In the evening the rain cleared and we drove over to Bent Tree, passing Long John Silver’s, Hardee’s, and a 24-hour do-it-yourself car wash. There was a drive-in movie theater playing a film called Dallas Girls and a string of brick ranch houses with Christmas lights up around the porches and a sign by the road that read MASSAGE.
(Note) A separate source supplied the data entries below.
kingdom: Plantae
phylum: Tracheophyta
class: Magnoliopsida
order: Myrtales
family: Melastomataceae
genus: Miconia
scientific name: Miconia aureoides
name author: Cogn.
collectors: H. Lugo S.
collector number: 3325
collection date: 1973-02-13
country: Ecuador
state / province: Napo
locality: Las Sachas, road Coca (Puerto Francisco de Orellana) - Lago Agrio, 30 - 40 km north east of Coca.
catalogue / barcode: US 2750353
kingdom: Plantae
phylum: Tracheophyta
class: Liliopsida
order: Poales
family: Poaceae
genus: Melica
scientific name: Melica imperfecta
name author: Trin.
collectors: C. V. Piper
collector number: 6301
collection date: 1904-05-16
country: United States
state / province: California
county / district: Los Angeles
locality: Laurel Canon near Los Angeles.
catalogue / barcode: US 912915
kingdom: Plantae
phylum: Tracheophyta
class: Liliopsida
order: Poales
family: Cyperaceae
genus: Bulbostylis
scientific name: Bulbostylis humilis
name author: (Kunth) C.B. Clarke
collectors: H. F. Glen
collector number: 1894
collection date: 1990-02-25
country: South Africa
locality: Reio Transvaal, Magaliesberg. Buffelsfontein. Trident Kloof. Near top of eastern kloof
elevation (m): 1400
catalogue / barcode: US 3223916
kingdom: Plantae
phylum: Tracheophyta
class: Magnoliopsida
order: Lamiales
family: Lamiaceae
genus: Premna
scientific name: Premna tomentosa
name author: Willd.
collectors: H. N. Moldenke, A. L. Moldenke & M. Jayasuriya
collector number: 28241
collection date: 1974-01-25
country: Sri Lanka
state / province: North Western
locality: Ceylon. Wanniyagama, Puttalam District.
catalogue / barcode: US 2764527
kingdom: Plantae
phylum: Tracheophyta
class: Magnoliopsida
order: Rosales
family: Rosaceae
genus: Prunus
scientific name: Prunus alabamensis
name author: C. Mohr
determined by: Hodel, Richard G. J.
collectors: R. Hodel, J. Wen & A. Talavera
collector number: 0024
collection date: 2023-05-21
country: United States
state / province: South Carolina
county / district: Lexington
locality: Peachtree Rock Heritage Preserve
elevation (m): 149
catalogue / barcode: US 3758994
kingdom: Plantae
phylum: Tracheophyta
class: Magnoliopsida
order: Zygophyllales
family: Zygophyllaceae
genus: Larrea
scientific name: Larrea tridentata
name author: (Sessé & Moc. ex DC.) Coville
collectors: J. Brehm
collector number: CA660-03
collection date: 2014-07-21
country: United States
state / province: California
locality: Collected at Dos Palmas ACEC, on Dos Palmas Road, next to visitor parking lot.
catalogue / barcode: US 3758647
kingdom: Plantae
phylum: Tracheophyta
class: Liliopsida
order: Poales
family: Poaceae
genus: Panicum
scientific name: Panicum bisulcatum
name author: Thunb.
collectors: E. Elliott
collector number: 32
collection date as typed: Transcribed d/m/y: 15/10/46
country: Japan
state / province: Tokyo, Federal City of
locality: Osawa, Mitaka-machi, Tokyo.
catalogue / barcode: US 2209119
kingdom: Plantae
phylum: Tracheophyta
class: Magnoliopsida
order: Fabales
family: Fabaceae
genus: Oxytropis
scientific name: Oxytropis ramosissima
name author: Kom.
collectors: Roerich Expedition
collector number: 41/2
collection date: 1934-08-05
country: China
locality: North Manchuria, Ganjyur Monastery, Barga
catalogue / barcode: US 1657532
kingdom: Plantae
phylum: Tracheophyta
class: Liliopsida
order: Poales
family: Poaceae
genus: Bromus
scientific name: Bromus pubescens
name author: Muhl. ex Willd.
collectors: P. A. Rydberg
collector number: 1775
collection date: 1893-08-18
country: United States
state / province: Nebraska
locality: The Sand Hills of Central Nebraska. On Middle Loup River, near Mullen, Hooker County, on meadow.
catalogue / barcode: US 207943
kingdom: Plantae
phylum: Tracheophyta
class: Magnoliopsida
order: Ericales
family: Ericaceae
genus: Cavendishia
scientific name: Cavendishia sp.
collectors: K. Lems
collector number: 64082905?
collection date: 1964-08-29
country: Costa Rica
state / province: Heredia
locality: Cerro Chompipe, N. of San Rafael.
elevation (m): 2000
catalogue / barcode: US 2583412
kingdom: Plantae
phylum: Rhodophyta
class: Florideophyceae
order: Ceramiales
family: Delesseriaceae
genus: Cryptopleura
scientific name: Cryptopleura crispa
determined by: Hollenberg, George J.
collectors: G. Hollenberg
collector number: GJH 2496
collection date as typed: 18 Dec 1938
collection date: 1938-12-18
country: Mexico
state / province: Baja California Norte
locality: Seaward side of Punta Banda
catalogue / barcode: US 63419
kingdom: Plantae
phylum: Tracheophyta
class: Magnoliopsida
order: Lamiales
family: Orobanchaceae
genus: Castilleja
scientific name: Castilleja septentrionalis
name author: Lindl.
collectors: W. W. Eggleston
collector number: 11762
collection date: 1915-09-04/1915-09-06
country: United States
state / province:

Eventually the strip malls got farther apart, interspersed with black glass professional buildings and churches on both sides of the highway. Just before we turned off, there was a brick church with white columns, a steeple, and a sign that read SIN KNOCKS A HOLE IN YOUR BUCKET OF JOY. The parking lot was empty and glittering under the overhead light.

Off the highway I counted thirteen NIXON FOR PRESIDENT signs stuck in front yards. My father hated Nixon, but I felt sorry for the president because he always looked so dazed and miserable. Warm air came through the window, damp from the rain and tinged with the scent of dirt and grape juice.

I didn’t understand why we couldn’t rent a different duplex in one of the other developments — Lux Manor, Sans Souci, Evergreen Estates — spread like bread mold over the side of the mountains. My dad was acting like he did when he was a pastor, like everyone else’s life was more important than our own. He drove slumped back in the seat, his hand dangling over the wheel, the motel envelope holding the rental listings from the local paper on the dashboard. He intended to slip the envelope under the woman’s door and gently encourage her to think about moving out.

When he told us his plan, my mother had been folding clothes she’d just brought back from the Laundromat, a pair of my little brother’s corduroys on her lap. She looked up at him.

“That’s your plan?” she asked.

In the last few days she’d rolled her eyes whenever my father talked about how much he liked his brand-new job at the VA hospital, or said something about the beauty of the Blue Ridge Mountains. Most of the car ride she’d been silent, her head pressed dramatically against the window frame, but as the car climbed the mountain and my father said we were close, she started to talk. Her features became unfocused, and when she opened her mouth I knew she was going to say something about rich people.

“Did you know in Hyannis Port the Kennedys keep a pony for the children to ride?”

“I wish we had a pony,” Phillip said.

Between places, while we were in transit, she always went back to the Kennedys. Once settled in a town she picked a nearby rich family. In Philadelphia it had been the Westerfields. She knew the girls went to Emma Willard for boarding school and that they summered in Lions Head, Maine. She knew that their house had six bedrooms and that each bathroom was fitted with delft tile.